GIVEN EXERCISE
Retype the listing word for word, starting at the line that contains "phylum: Tracheophyta" and stopping after the line that contains "elevation (m): 50".

EXTRACTED ENTRIES
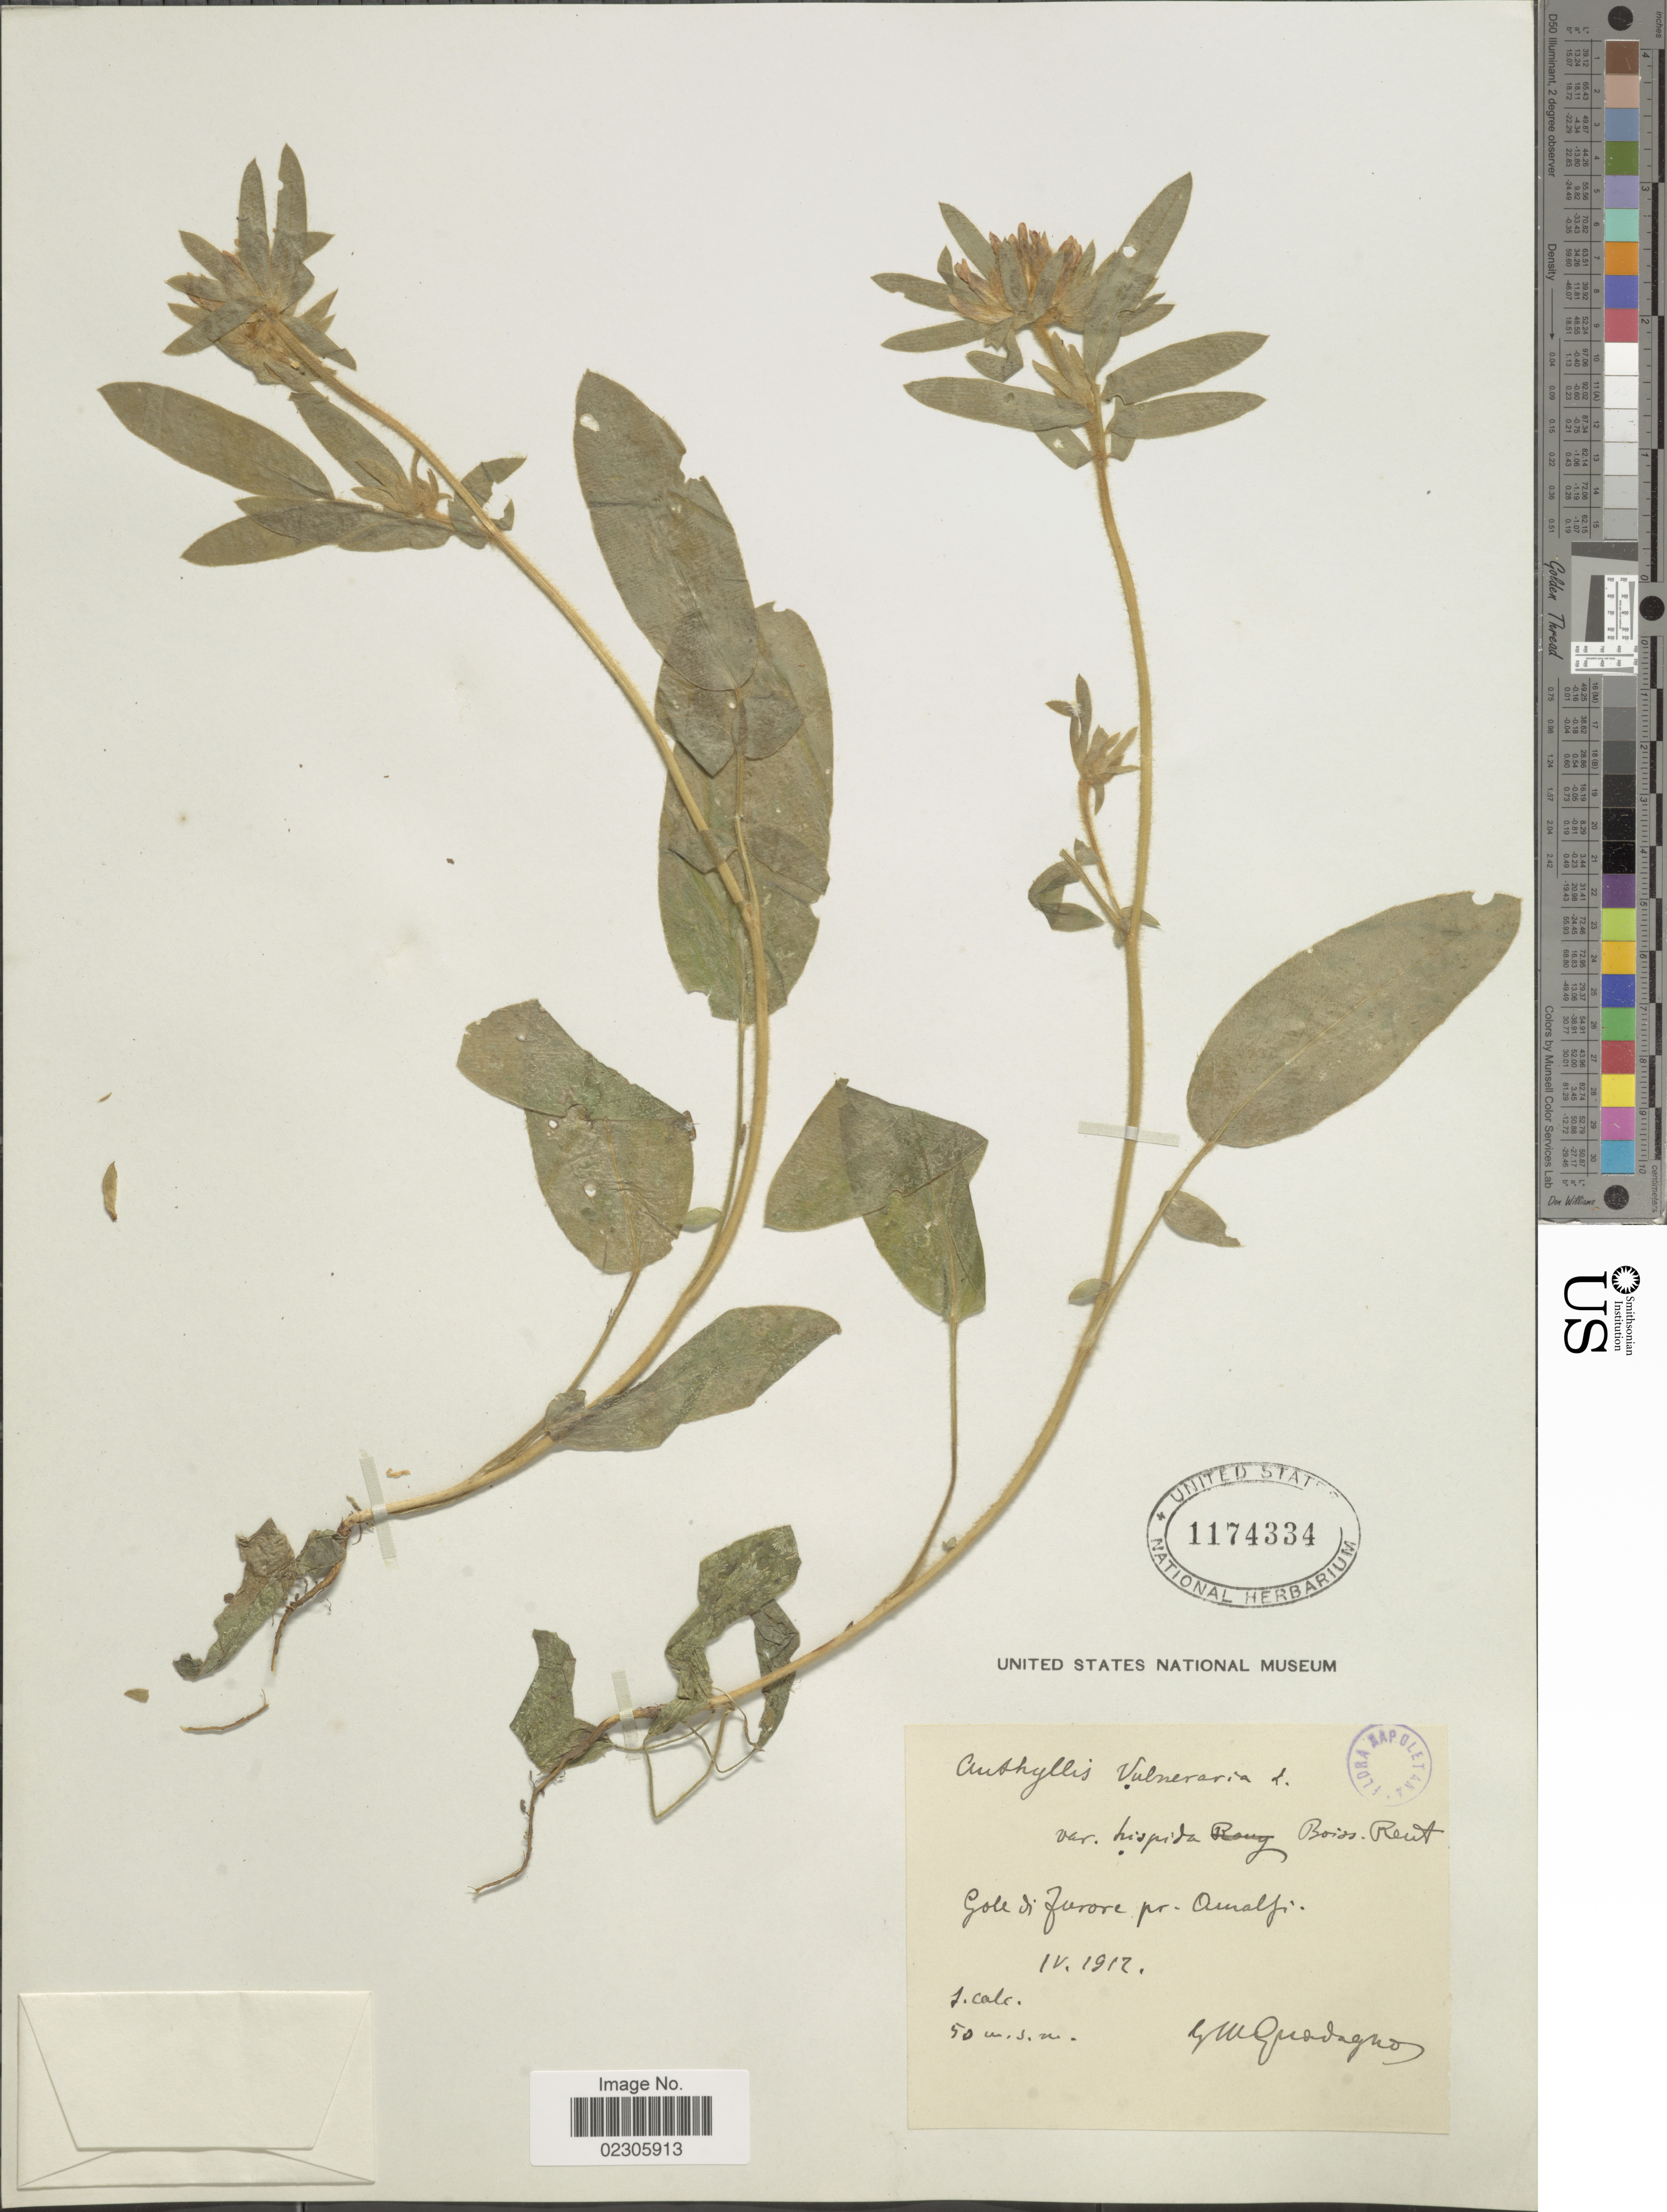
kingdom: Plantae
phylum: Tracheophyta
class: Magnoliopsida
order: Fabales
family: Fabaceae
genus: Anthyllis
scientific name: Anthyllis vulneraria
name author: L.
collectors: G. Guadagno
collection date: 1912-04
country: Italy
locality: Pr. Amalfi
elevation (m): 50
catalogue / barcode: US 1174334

THE ANSWER
phylum: Tracheophyta
class: Magnoliopsida
order: Fabales
family: Fabaceae
genus: Anthyllis
scientific name: Anthyllis vulneraria
name author: L.
collectors: G. Guadagno
collection date: 1912-04
country: Italy
locality: Pr. Amalfi
elevation (m): 50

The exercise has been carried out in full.